Secara spasial, kasus-kasus ini tidak tersebar merata, tetapi menunjukkan klaster geografis yang konsisten dari tahun ke tahun. Berikut rincian pemetaan berdasarkan hasil survei Komnas Perempuan.

1. Pulau Jawa

Pulau Jawa menempati posisi tertinggi sebagai episentrum kasus, khususnya di provinsi-provinsi dengan konsentrasi penduduk tinggi, seperti Jawa Barat, DKI Jakarta, dan Jawa Timur. Kepadatan penduduk dan akses teknologi turut menjadi faktor pendorong tingginya kasus, terutama kekerasan berbasis gender online (KBGO).

2. Sumatera Utara dan Lampung

Sumatera Utara dan Lampung juga mencatat angka signifikan, menunjukkan bahwa KBGtP tidak hanya terkonsentrasi di pusat-pusat urban, tetapi juga menyebar ke wilayah penyangga dan perdesaan.

3. Sulawesi Selatan

Di Sulawesi Selatan, kekerasan terhadap perempuan terutama terjadi dalam konteks relasi personal, seperti rumah tangga atau hubungan non-perkawinan.

Dari total kasus, ranah personal menjadi lokasi dominan dengan 309.516 kasus (sekitar 69%). Hal ini mengindikasikan bahwa kekerasan terhadap perempuan banyak terjadi dalam ruang yang secara sosial dianggap ‘privat’, seperti rumah tangga, hubungan pacaran, atau pernikahan.

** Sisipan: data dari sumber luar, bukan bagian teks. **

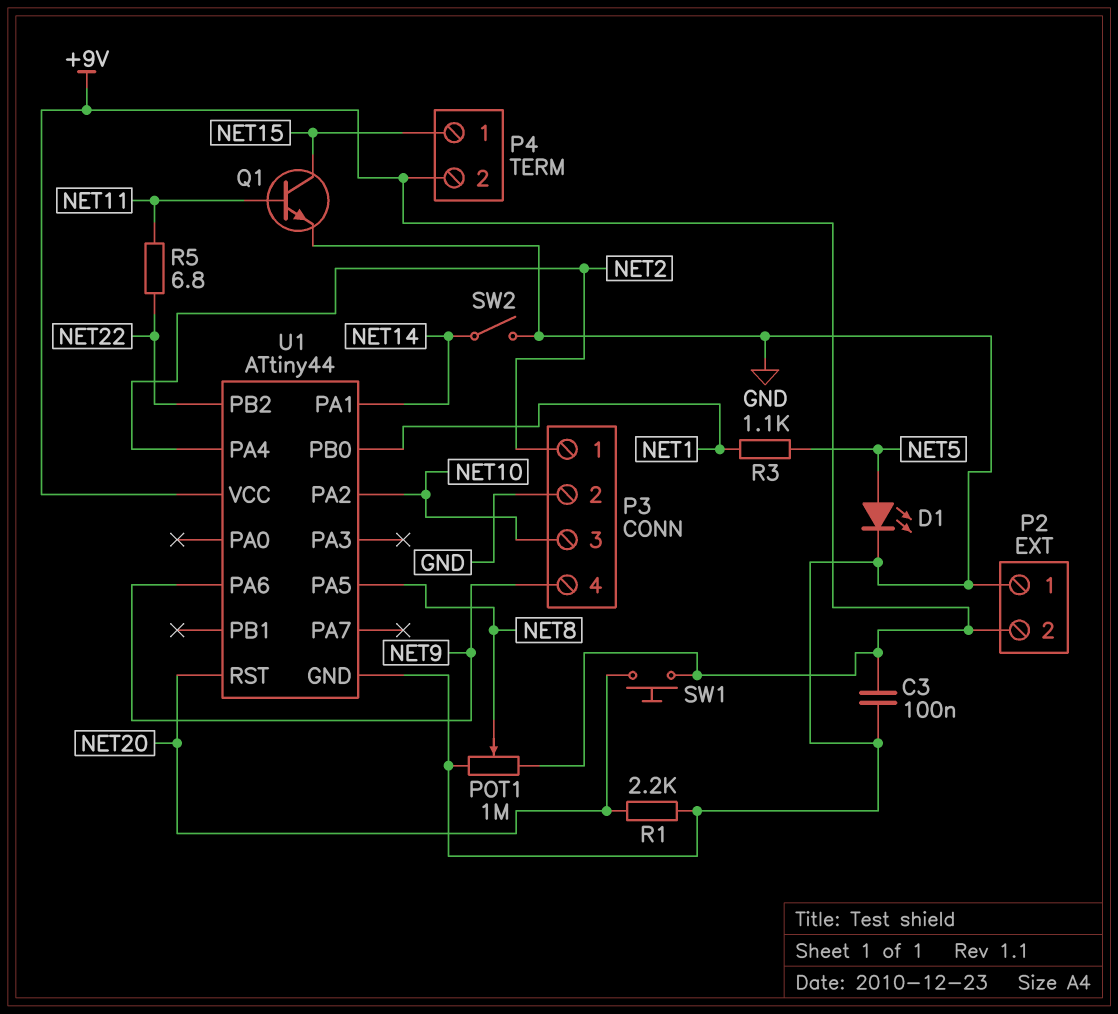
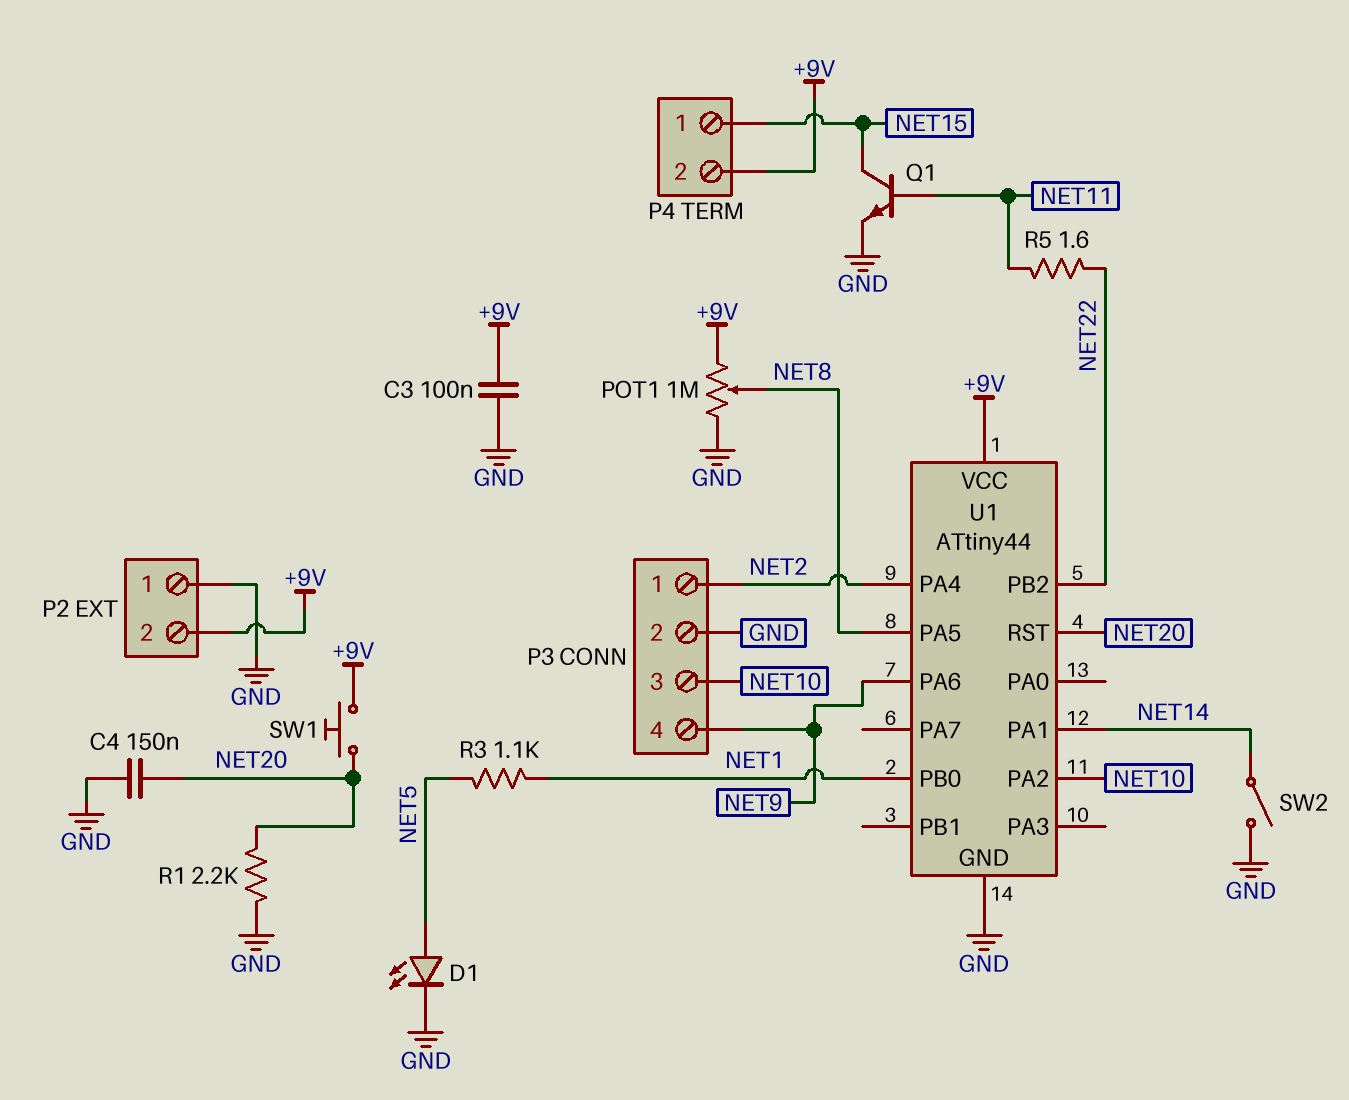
C4: none -> 150nF (GND, NET20)
R5: 6.8 (NET11, NET22) -> 1.6 (NET11, NET22)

Adapun ranah publik mencatat 12.004 kasus, mencakup kekerasan di ruang kerja, sekolah, institusi agama, hingga jalanan. Sementara itu, ranah negara yang mengacu pada kekerasan yang dilakukan atau dibiarkan oleh aparatur negara menyumbang 209 kasus, termasuk kekerasan oleh aparat hukum dan ASN.

Pemetaan berbasis demografi mengungkap bahwa kelompok usia korban terbanyak berada pada rentang 18–24 tahun, yaitu sebanyak 1.474 orang. Korban umumnya berasal dari kelompok mahasiswa/pelajar (14.094 orang), ibu rumah tangga (5.836 orang), dan perempuan tidak bekerja (4.693 orang). Hal ini mencerminkan kerentanan tinggi di kalangan perempuan muda dan perempuan dalam posisi ekonomi rentan.